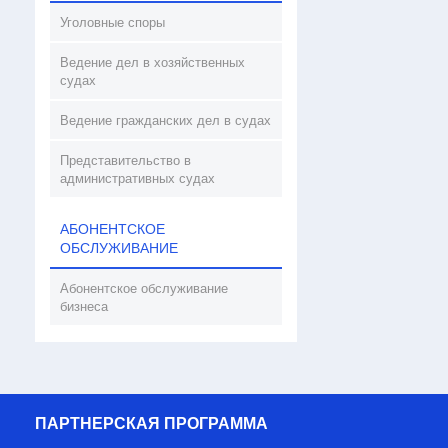
Уголовные споры
Ведение дел в хозяйственных
судах
Ведение гражданских дел в судах
Представительство в
административных судах
АБОНЕНТСКОЕ
ОБСЛУЖИВАНИЕ
Абонентское обслуживание
бизнеса
ПАРТНЕРСКАЯ ПРОГРАММА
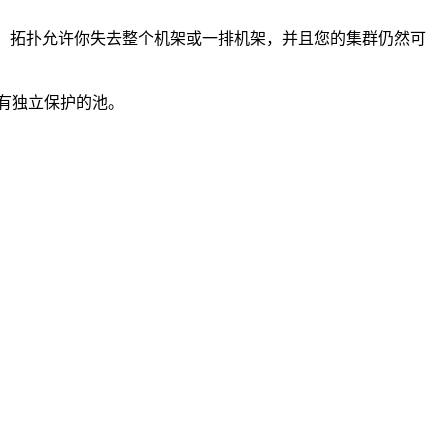
障。拓扑允许你失去整个机架或一排机架，并且您的集群仍然可
有独立保护的池。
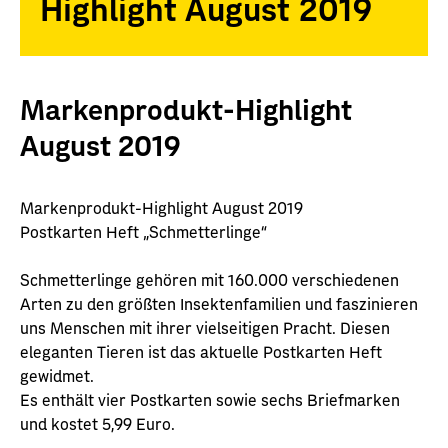
Highlight August 2019
Markenprodukt-Highlight
August 2019
Markenprodukt-Highlight August 2019
Postkarten Heft „Schmetterlinge“
Schmetterlinge gehören mit 160.000 verschiedenen
Arten zu den größten Insektenfamilien und faszinieren
uns Menschen mit ihrer vielseitigen Pracht. Diesen
eleganten Tieren ist das aktuelle Postkarten Heft
gewidmet.
Es enthält vier Postkarten sowie sechs Briefmarken
und kostet 5,99 Euro.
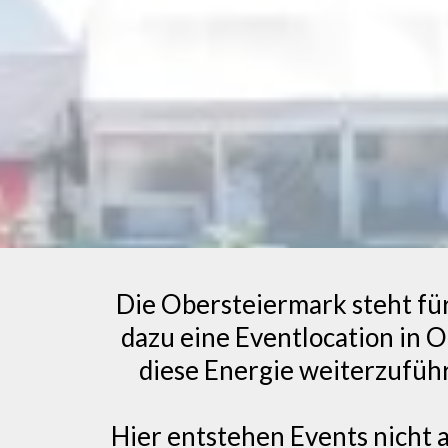
Die Obersteiermark steht fü
dazu eine Eventlocation in O
diese Energie weiterzuführ
Hier entstehen Events nicht 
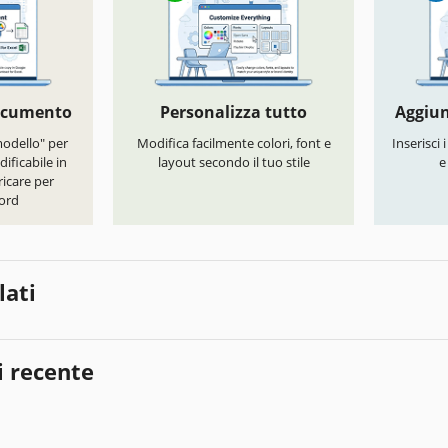
documento
Personalizza tutto
Aggiun
modello" per
Modifica facilmente colori, font e
Inserisci 
ificabile in
layout secondo il tuo stile
e
icare per
ord
lati
i recente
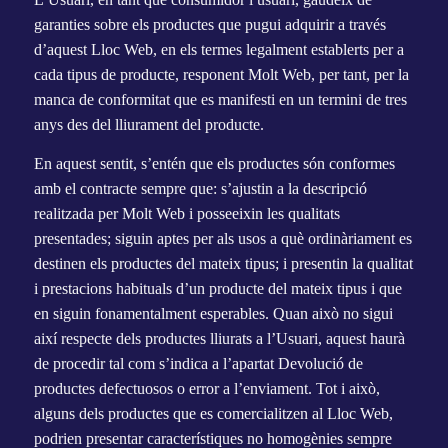
garanties sobre els productes que pugui adquirir a través
d’aquest Lloc Web, en els termes legalment establerts per a
cada tipus de producte, responent Molt Web, per tant, per la
manca de conformitat que es manifesti en un termini de tres
anys des del lliurament del producte.
En aquest sentit, s’entén que els productes són conformes
amb el contracte sempre que: s’ajustin a la descripció
realitzada per Molt Web i posseeixin les qualitats
presentades; siguin aptes per als usos a què ordinàriament es
destinen els productes del mateix tipus; i presentin la qualitat
i prestacions habituals d’un producte del mateix tipus i que
en siguin fonamentalment esperables. Quan això no sigui
així respecte dels productes lliurats a l’Usuari, aquest haurà
de procedir tal com s’indica a l’apartat Devolució de
productes defectuosos o error a l’enviament. Tot i això,
alguns dels productes que es comercialitzen al Lloc Web,
podrien presentar característiques no homogènies sempre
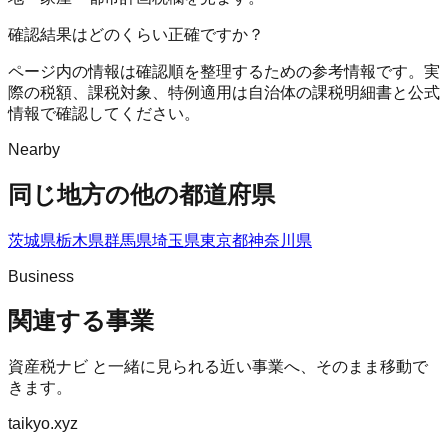
確認結果はどのくらい正確ですか？
ページ内の情報は確認順を整理するための参考情報です。実
際の税額、課税対象、特例適用は自治体の課税明細書と公式
情報で確認してください。
Nearby
同じ地方の他の都道府県
茨城県
栃木県
群馬県
埼玉県
東京都
神奈川県
Business
関連する事業
資産税ナビ
と一緒に見られる近い事業へ、そのまま移動で
きます。
taikyo.xyz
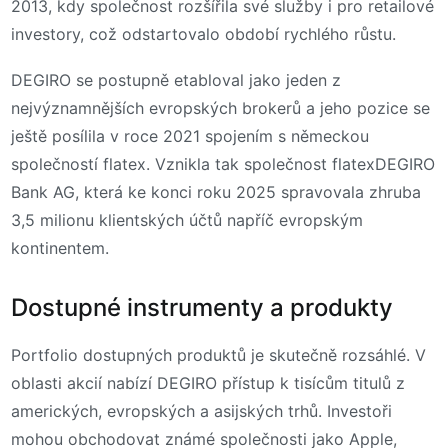
2013, kdy společnost rozšířila své služby i pro retailové
investory, což odstartovalo období rychlého růstu.
DEGIRO se postupně etabloval jako jeden z
nejvýznamnějších evropských brokerů a jeho pozice se
ještě posílila v roce 2021 spojením s německou
společností flatex. Vznikla tak společnost flatexDEGIRO
Bank AG, která ke konci roku 2025 spravovala zhruba
3,5 milionu klientských účtů napříč evropským
kontinentem.
Dostupné instrumenty a produkty
Portfolio dostupných produktů je skutečně rozsáhlé. V
oblasti akcií nabízí DEGIRO přístup k tisícům titulů z
amerických, evropských a asijských trhů. Investoři
mohou obchodovat známé společnosti jako Apple,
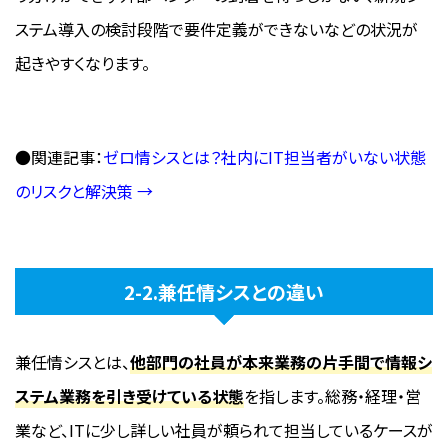
ステム導入の検討段階で要件定義ができないなどの状況が
起きやすくなります。
●関連記事：
ゼロ情シスとは？社内にIT担当者がいない状態
のリスクと解決策 →
2-2.兼任情シスとの違い
兼任情シスとは、
他部門の社員が本来業務の片手間で情報シ
ステム業務を引き受けている状態
を指します。総務・経理・営
業など、ITに少し詳しい社員が頼られて担当しているケースが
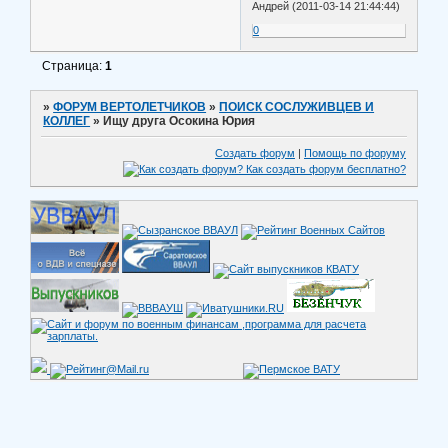
Андрей (2011-03-14 21:44:44)
0
Страница:
1
»
ФОРУМ ВЕРТОЛЕТЧИКОВ
»
ПОИСК СОСЛУЖИВЦЕВ И
КОЛЛЕГ
»
Ищу друга Осокина Юрия
Создать форум
|
Помощь по форуму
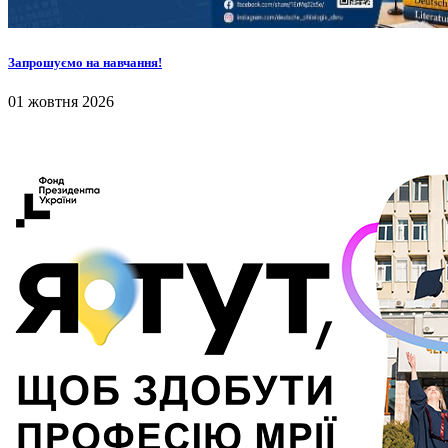
Запрошуємо на навчання!
01 жовтня 2026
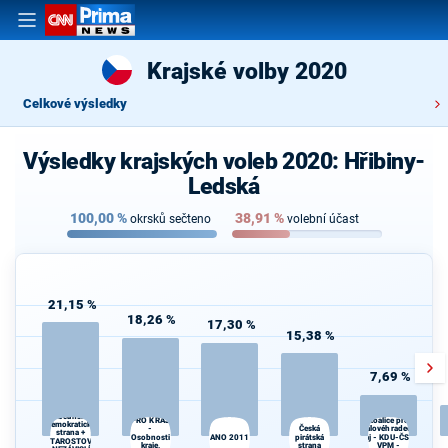
Krajské volby 2020
Celkové výsledky
Výsledky krajských voleb 2020: Hřibiny-
Ledská
100,00
%
38,91
%
okrsků sečteno
volební účast
21,15 %
18,26 %
17,30 %
15,38 %
7,69 %
SPOLU
Občanská
PRO KRAJ
Koalice pro
demokratická
-
Česká
Královéhradecký
strana +
Osobnosti
ANO 2011
pirátská
kraj - KDU-ČSL -
STAROSTOVÉ
kraje,
strana
VPM -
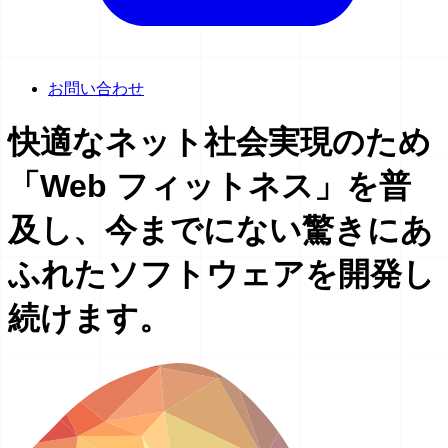
お問い合わせ
快適な
ネット社会実現のため
「Web フィットネス」を
普
及し、
今までにない
驚きにあ
ふれた
ソフトウェアを
開発し
続けます。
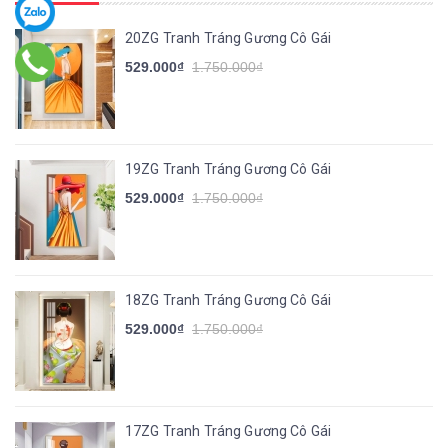
20ZG Tranh Tráng Gương Cô Gái
529.000₫
1.750.000₫
19ZG Tranh Tráng Gương Cô Gái
529.000₫
1.750.000₫
18ZG Tranh Tráng Gương Cô Gái
529.000₫
1.750.000₫
17ZG Tranh Tráng Gương Cô Gái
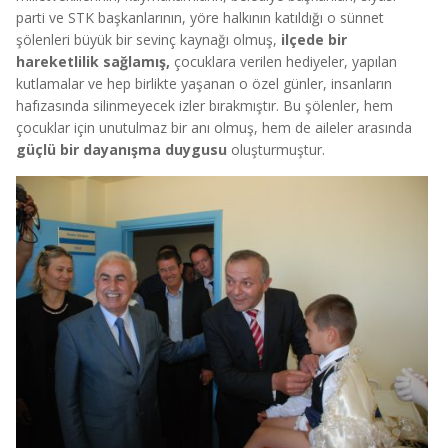
parti ve STK başkanlarının, yöre halkının katıldığı o sünnet
şölenleri büyük bir sevinç kaynağı olmuş,
ilçede bir
hareketlilik sağlamış,
çocuklara verilen hediyeler, yapılan
kutlamalar ve hep birlikte yaşanan o özel günler, insanların
hafızasında silinmeyecek izler bırakmıştır. Bu şölenler, hem
çocuklar için unutulmaz bir anı olmuş, hem de aileler arasında
güçlü bir dayanışma duygusu
oluşturmuştur.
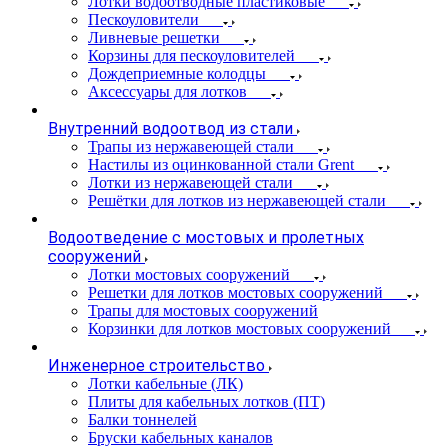
Лотки водоотводные пластиковые
Пескоуловители
Ливневые решетки
Корзины для пескоуловителей
Дождеприемные колодцы
Аксессуары для лотков
Внутренний водоотвод из стали
Трапы из нержавеющей стали
Настилы из оцинкованной стали Grent
Лотки из нержавеющей стали
Решётки для лотков из нержавеющей стали
Водоотведение с мостовых и пролетных
сооружений
Лотки мостовых сооружений
Решетки для лотков мостовых сооружений
Трапы для мостовых сооружений
Корзинки для лотков мостовых сооружений
Инженерное строительство
Лотки кабельные (ЛК)
Плиты для кабельных лотков (ПТ)
Балки тоннелей
Бруски кабельных каналов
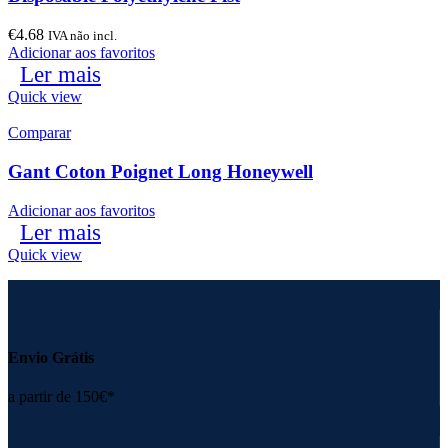
€
4.68
IVA não incl.
Adicionar aos favoritos
Ler mais
Quick view
Comparar
Gant Coton Poignet Long Honeywell
Adicionar aos favoritos
Ler mais
Quick view
Envio Grátis
a partir de 150€*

※

> _What you have to do_: Update the text read from the data, replacing every occurrence of "Quick view" with "Vista rápida" and keeping everything else unchanged. Omit the pictures from your answer.

> _Answer for the task_:
Уголовные споры
Ведение дел в хозяйственных
судах
Ведение гражданских дел в судах
Представительство в
административных судах
АБОНЕНТСКОЕ
ОБСЛУЖИВАНИЕ
Абонентское обслуживание
бизнеса
ПАРТНЕРСКАЯ ПРОГРАММА
障。拓扑允许你失去整个机架或一排机架，并且您的集群仍然可
有独立保护的池。
Highlight August 2019
Markenprodukt-Highlight
August 2019
Markenprodukt-Highlight August 2019
Postkarten Heft „Schmetterlinge“
Schmetterlinge gehören mit 160.000 verschiedenen
Arten zu den größten Insektenfamilien und faszinieren
uns Menschen mit ihrer vielseitigen Pracht. Diesen
eleganten Tieren ist das aktuelle Postkarten Heft
gewidmet.
Es enthält vier Postkarten sowie sechs Briefmarken
und kostet 5,99 Euro.
Die Obersteiermark steht fü
dazu eine Eventlocation in O
diese Energie weiterzuführ
Hier entstehen Events nicht 
documento
Personalizza tutto
Aggiun
modello" per
Modifica facilmente colori, font e
Inserisci 
ificabile in
layout secondo il tuo stile
e
icare per
ord
lati
i recente
garanties sobre els productes que pugui adquirir a través
d’aquest Lloc Web, en els termes legalment establerts per a
cada tipus de producte, responent Molt Web, per tant, per la
manca de conformitat que es manifesti en un termini de tres
anys des del lliurament del producte.
En aquest sentit, s’entén que els productes són conformes
amb el contracte sempre que: s’ajustin a la descripció
realitzada per Molt Web i posseeixin les qualitats
presentades; siguin aptes per als usos a què ordinàriament es
destinen els productes del mateix tipus; i presentin la qualitat
i prestacions habituals d’un producte del mateix tipus i que
en siguin fonamentalment esperables. Quan això no sigui
així respecte dels productes lliurats a l’Usuari, aquest haurà
de procedir tal com s’indica a l’apartat Devolució de
productes defectuosos o error a l’enviament. Tot i això,
alguns dels productes que es comercialitzen al Lloc Web,
podrien presentar característiques no homogènies sempre
確認結果はどのくらい正確ですか？
ページ内の情報は確認順を整理するための参考情報です。実
際の税額、課税対象、特例適用は自治体の課税明細書と公式
情報で確認してください。
Nearby
同じ地方の他の都道府県
茨城県
栃木県
群馬県
埼玉県
東京都
神奈川県
Business
関連する事業
資産税ナビ
と一緒に見られる近い事業へ、そのまま移動で
きます。
taikyo.xyz
2013, kdy společnost rozšířila své služby i pro retailové
investory, což odstartovalo období rychlého růstu.
DEGIRO se postupně etabloval jako jeden z
nejvýznamnějších evropských brokerů a jeho pozice se
ještě posílila v roce 2021 spojením s německou
společností flatex. Vznikla tak společnost flatexDEGIRO
Bank AG, která ke konci roku 2025 spravovala zhruba
3,5 milionu klientských účtů napříč evropským
kontinentem.
Dostupné instrumenty a produkty
Portfolio dostupných produktů je skutečně rozsáhlé. V
oblasti akcií nabízí DEGIRO přístup k tisícům titulů z
amerických, evropských a asijských trhů. Investoři
mohou obchodovat známé společnosti jako Apple,
ステム導入の検討段階で要件定義ができないなどの状況が
起きやすくなります。
●関連記事：
ゼロ情シスとは？社内にIT担当者がいない状態
のリスクと解決策 →
2-2.兼任情シスとの違い
兼任情シスとは、
他部門の社員が本来業務の片手間で情報シ
ステム業務を引き受けている状態
を指します。総務・経理・営
業など、ITに少し詳しい社員が頼られて担当しているケースが
Андрей (2011-03-14 21:44:44)
0
Страница:
1
»
ФОРУМ ВЕРТОЛЕТЧИКОВ
»
ПОИСК СОСЛУЖИВЦЕВ И
КОЛЛЕГ
»
Ищу друга Осокина Юрия
Создать форум
|
Помощь по форуму
Запрошуємо на навчання!
01 жовтня 2026
Krajské volby 2020
Celkové výsledky
Výsledky krajských voleb 2020: Hřibiny-
Ledská
100,00
%
38,91
%
okrsků sečteno
volební účast
21,15 %
18,26 %
17,30 %
15,38 %
7,69 %
SPOLU
Občanská
PRO KRAJ
Koalice pro
demokratická
-
Česká
Královéhradecký
strana +
Osobnosti
ANO 2011
pirátská
kraj - KDU-ČSL -
STAROSTOVÉ
kraje,
strana
VPM -
お問い合わせ
快適な
ネット社会実現のため
「Web フィットネス」を
普
及し、
今までにない
驚きにあ
ふれた
ソフトウェアを
開発し
続けます。
20ZG Tranh Tráng Gương Cô Gái
529.000₫
1.750.000₫
19ZG Tranh Tráng Gương Cô Gái
529.000₫
1.750.000₫
18ZG Tranh Tráng Gương Cô Gái
529.000₫
1.750.000₫
17ZG Tranh Tráng Gương Cô Gái
parti ve STK başkanlarının, yöre halkının katıldığı o sünnet
şölenleri büyük bir sevinç kaynağı olmuş,
ilçede bir
hareketlilik sağlamış,
çocuklara verilen hediyeler, yapılan
kutlamalar ve hep birlikte yaşanan o özel günler, insanların
hafızasında silinmeyecek izler bırakmıştır. Bu şölenler, hem
çocuklar için unutulmaz bir anı olmuş, hem de aileler arasında
güçlü bir dayanışma duygusu
oluşturmuştur.
Лотки водоотводные пластиковые
Пескоуловители
Ливневые решетки
Корзины для пескоуловителей
Дождеприемные колодцы
Аксессуары для лотков
Внутренний водоотвод из стали
Трапы из нержавеющей стали
Настилы из оцинкованной стали Grent
Лотки из нержавеющей стали
Решётки для лотков из нержавеющей стали
Водоотведение с мостовых и пролетных
сооружений
Лотки мостовых сооружений
Решетки для лотков мостовых сооружений
Трапы для мостовых сооружений
Корзинки для лотков мостовых сооружений
Инженерное строительство
Лотки кабельные (ЛК)
Плиты для кабельных лотков (ПТ)
Балки тоннелей
Бруски кабельных каналов
€
4.68
IVA não incl.
Adicionar aos favoritos
Ler mais
Vista rápida
Comparar
Gant Coton Poignet Long Honeywell
Adicionar aos favoritos
Ler mais
Vista rápida
Envio Grátis
a partir de 150€*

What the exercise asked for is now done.